▶ [YOUR INSTRUCTIONS]
In the records below, pick out all lines containing the word "supprimer".

▶ [DATA SUPPLIED]
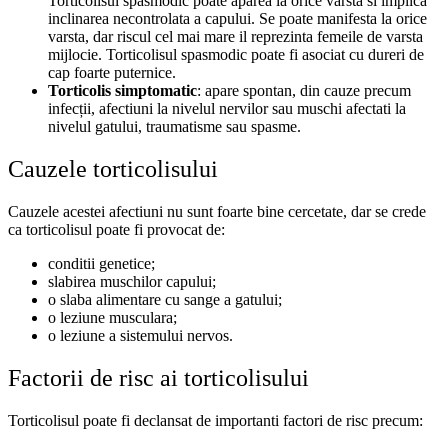
Torticolisul spasmodic poate aparea la orice varsta si implica
inclinarea necontrolata a capului. Se poate manifesta la orice
varsta, dar riscul cel mai mare il reprezinta femeile de varsta
mijlocie. Torticolisul spasmodic poate fi asociat cu dureri de
cap foarte puternice.
Torticolis simptomatic
: apare spontan, din cauze precum
infecții, afectiuni la nivelul nervilor sau muschi afectati la
nivelul gatului, traumatisme sau spasme.
Cauzele torticolisului
Cauzele acestei afectiuni nu sunt foarte bine cercetate, dar se crede
ca torticolisul poate fi provocat de:
conditii genetice;
slabirea muschilor capului;
o slaba alimentare cu sange a gatului;
o leziune musculara;
o leziune a sistemului nervos.
Factorii de risc ai torticolisului
Torticolisul poate fi declansat de importanti factori de risc precum:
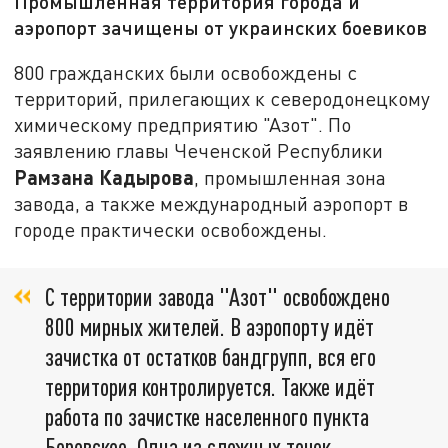
Промышленная территория города и
аэропорт зачищены от украинских боевиков
800 гражданских были освобождены с
территорий, прилегающих к северодонецкому
химическому предприятию "Азот". По
заявлению главы Чеченской Республики
Рамзана Кадырова
, промышленная зона
завода, а также международный аэропорт в
городе практически освобождены.
С территории завода "Азот" освобождено
800 мирных жителей. В аэропорту идёт
зачистка от остатков бандгрупп, вся его
территория контролируется. Также идёт
работа по зачистке населенного пункта
Боровское. Одна из сложных точек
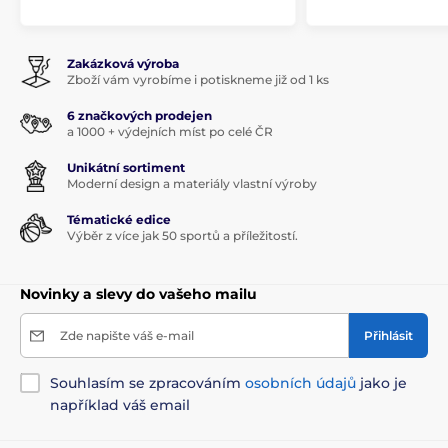
Zakázková výroba
Zboží vám vyrobíme i potiskneme již od 1 ks
6 značkových prodejen
a 1000 + výdejních míst po celé ČR
Unikátní sortiment
Moderní design a materiály vlastní výroby
Tématické edice
Výběr z více jak 50 sportů a příležitostí.
Novinky a slevy do vašeho mailu
Zde napište váš e-mail
Přihlásit
Souhlasím se zpracováním
osobních údajů
jako je
například váš email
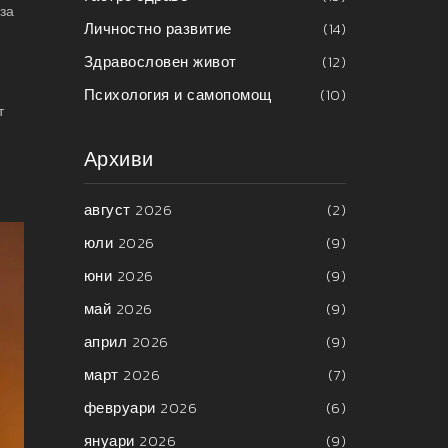
за
Личностно развитие
(14)
Здравословен живот
(12)
Психология и самопомощ
(10)
т
Архиви
август 2026
(2)
юли 2026
(9)
юни 2026
(9)
май 2026
(9)
април 2026
(9)
март 2026
(7)
февруари 2026
(6)
януари 2026
(9)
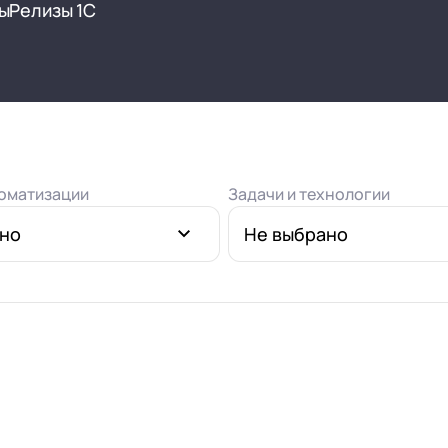
нтооборот 8
ы
Релизы 1С
е финансами (FRP)
ение холдингом
сист
оматизации
Задачи и технологии
ано
Не выбрано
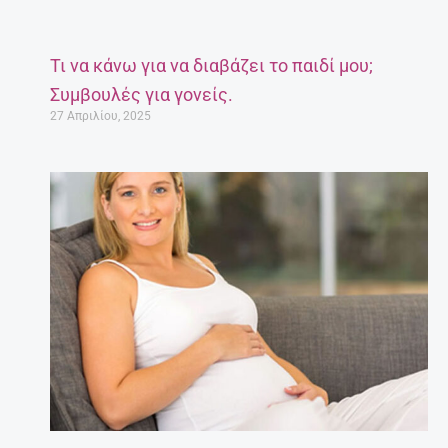
Τι να κάνω για να διαβάζει το παιδί μου;
Συμβουλές για γονείς.
27 Απριλίου, 2025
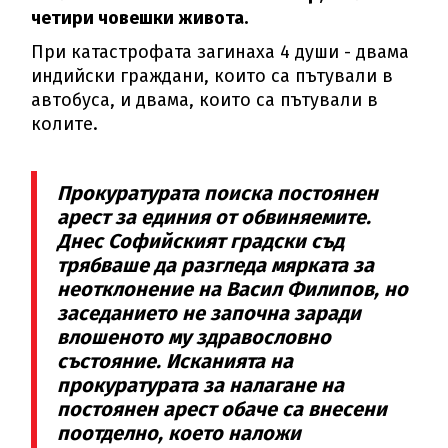
четири човешки живота.
При катастрофата загинаха 4 души - двама
индийски граждани, които са пътували в
автобуса, и двама, които са пътували в
колите.
Прокуратурата поиска постоянен
арест за единия от обвиняемите.
Днес Софийският градски съд
трябваше да разгледа мярката за
неотклонение на Васил Филипов, но
заседанието не започна заради
влошеното му здравословно
състояние. Исканията на
прокуратурата за налагане на
постоянен арест обаче са внесени
поотделно, което наложи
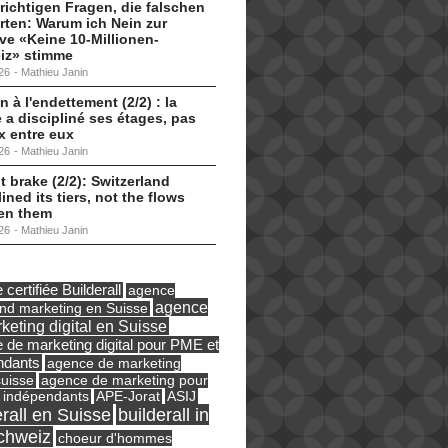
 richtigen Fragen, die falschen
ten: Warum ich Nein zur
tive «Keine 10-Millionen-
iz» stimme
26
-
Mathieu Janin
n à l'endettement (2/2) : la
 a discipliné ses étages, pas
ux entre eux
26
-
Mathieu Janin
t brake (2/2): Switzerland
lined its tiers, not the flows
en them
26
-
Mathieu Janin
certifiée Builderall
agence
agence
und marketing en Suisse
keting digital en Suisse
 de marketing digital pour PME et
ndants
agence de marketing
suisse
agence de marketing pour
ASIJ
 indépendants
APE-Jorat
erall en Suisse
builderall in
chweiz
choeur d'hommes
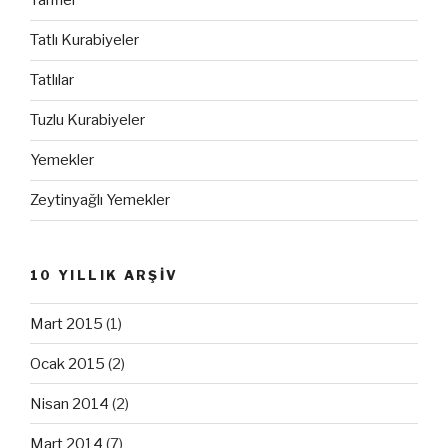
Tarifler
Tatlı Kurabiyeler
Tatlılar
Tuzlu Kurabiyeler
Yemekler
Zeytinyağlı Yemekler
10 YILLIK ARŞİV
Mart 2015
(1)
Ocak 2015
(2)
Nisan 2014
(2)
Mart 2014
(7)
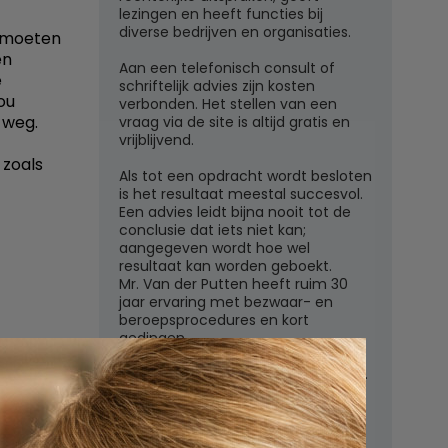
lezingen en heeft functies bij
diverse bedrijven en organisaties.
u moeten
en
Aan een telefonisch consult of
e
schriftelijk advies zijn kosten
zou
verbonden. Het stellen van een
e weg.
vraag via de site is altijd gratis en
vrijblijvend.
, zoals
Als tot een opdracht wordt besloten
is het resultaat meestal succesvol.
Een advies leidt bijna nooit tot de
conclusie dat iets niet kan;
aangegeven wordt hoe wel
resultaat kan worden geboekt.
Mr. Van der Putten heeft ruim 30
jaar ervaring met bezwaar- en
beroepsprocedures en kort
gedingen.
Juridisch adviesbureau mr. W.G.H.M.
regels
van der Putten c.s.
Zutphensestraatweg 7
6881 WN Velp (Gld)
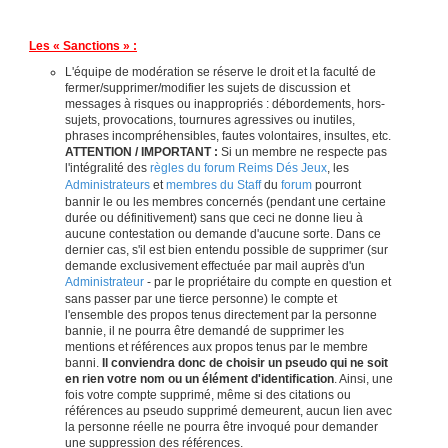
Les « Sanctions » :
L'équipe de modération se réserve le droit et la faculté de
fermer/supprimer/modifier les sujets de discussion et
messages à risques ou inappropriés : débordements, hors-
sujets, provocations, tournures agressives ou inutiles,
phrases incompréhensibles, fautes volontaires, insultes, etc.
ATTENTION / IMPORTANT :
Si un membre ne respecte pas
l'intégralité des
règles du forum Reims Dés Jeux
, les
Administrateurs
et
membres du Staff
du
forum
pourront
bannir le ou les membres concernés (pendant une certaine
durée ou définitivement) sans que ceci ne donne lieu à
aucune contestation ou demande d'aucune sorte. Dans ce
dernier cas, s'il est bien entendu possible de supprimer (sur
demande exclusivement effectuée par mail auprès d'un
Administrateur
- par le propriétaire du compte en question et
sans passer par une tierce personne) le compte et
l'ensemble des propos tenus directement par la personne
bannie, il ne pourra être demandé de supprimer les
mentions et références aux propos tenus par le membre
banni.
Il conviendra donc de choisir un pseudo qui ne soit
en rien votre nom ou un élément d'identification
. Ainsi, une
fois votre compte supprimé, même si des citations ou
références au pseudo supprimé demeurent, aucun lien avec
la personne réelle ne pourra être invoqué pour demander
une suppression des références.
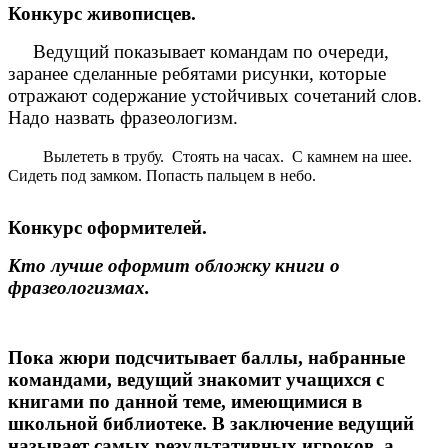
Конкурс живописцев.
Ведущий показывает командам по очереди,
заранее сделанные ребятами рисунки, которые
отражают содержание устойчивых сочетаний слов.
Надо назвать фразеологизм.
Вылететь в трубу. Стоять на часах. С камнем на шее.
Сидеть под замком. Попасть пальцем в небо.
Конкурс оформителей.
Кто лучше оформит обложку книги о
фразеологизмах.
Пока жюри подсчитывает баллы, набранные
командами, ведущий знакомит учащихся с
книгами по данной теме, имеющимися в
школьной библиотеке. В заключение ведущий
называет самых результативных игроков, а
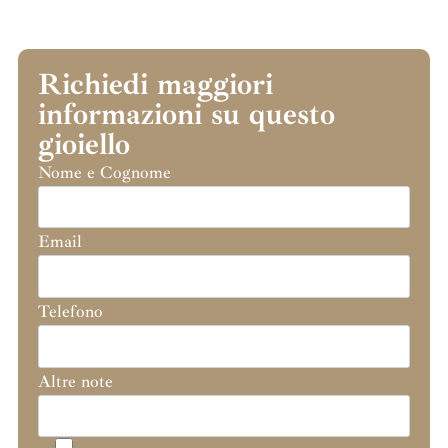
Richiedi maggiori
informazioni su questo
gioiello
Nome e Cognome
Email
Telefono
Altre note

▶ [ANSWER SPACE]
fermer/supprimer/modifier les sujets de discussion et
dernier cas, s'il est bien entendu possible de supprimer (sur
bannie, il ne pourra être demandé de supprimer les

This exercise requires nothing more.